■ **THE RECORDS**
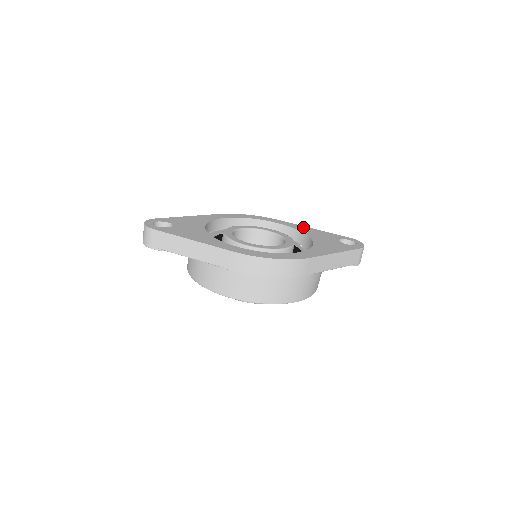
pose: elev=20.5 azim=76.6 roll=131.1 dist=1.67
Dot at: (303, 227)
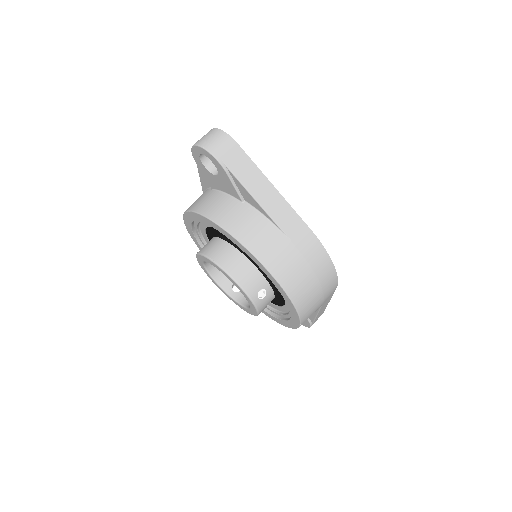
Dot at: occluded
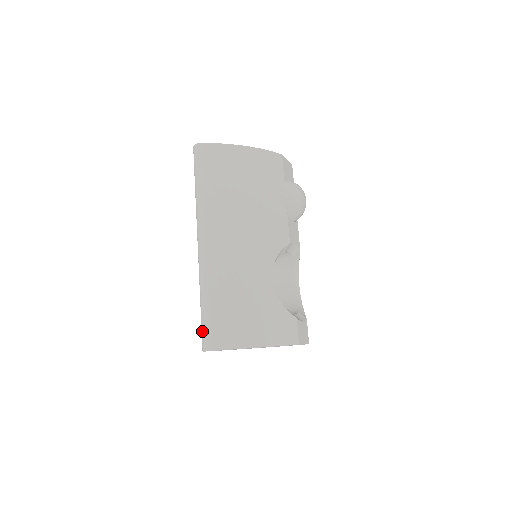
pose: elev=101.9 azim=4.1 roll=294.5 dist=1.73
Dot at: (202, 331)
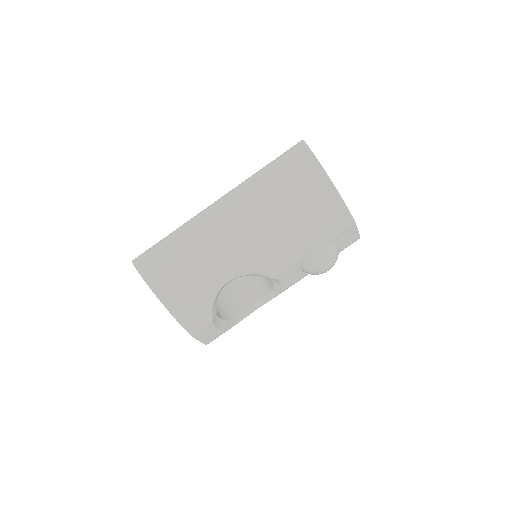
Dot at: (147, 250)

■ **THE TASK**
Could you arrange every line of the items above as a Markdown table with the columns Row and Line, numbering the rows and skipping blank lines? Leave the pictures out of the answer.

■ **SOLUTION TO THIS EXERCISE**
| Row | Line |
|---|---|
| 1 | pose: elev=20.5 azim=76.6 roll=131.1 dist=1.67 |
| 2 | Dot at: (303, 227) |
| 3 | Dot at: occluded |
| 4 | pose: elev=101.9 azim=4.1 roll=294.5 dist=1.73 |
| 5 | Dot at: (202, 331) |
| 6 | Dot at: (147, 250) |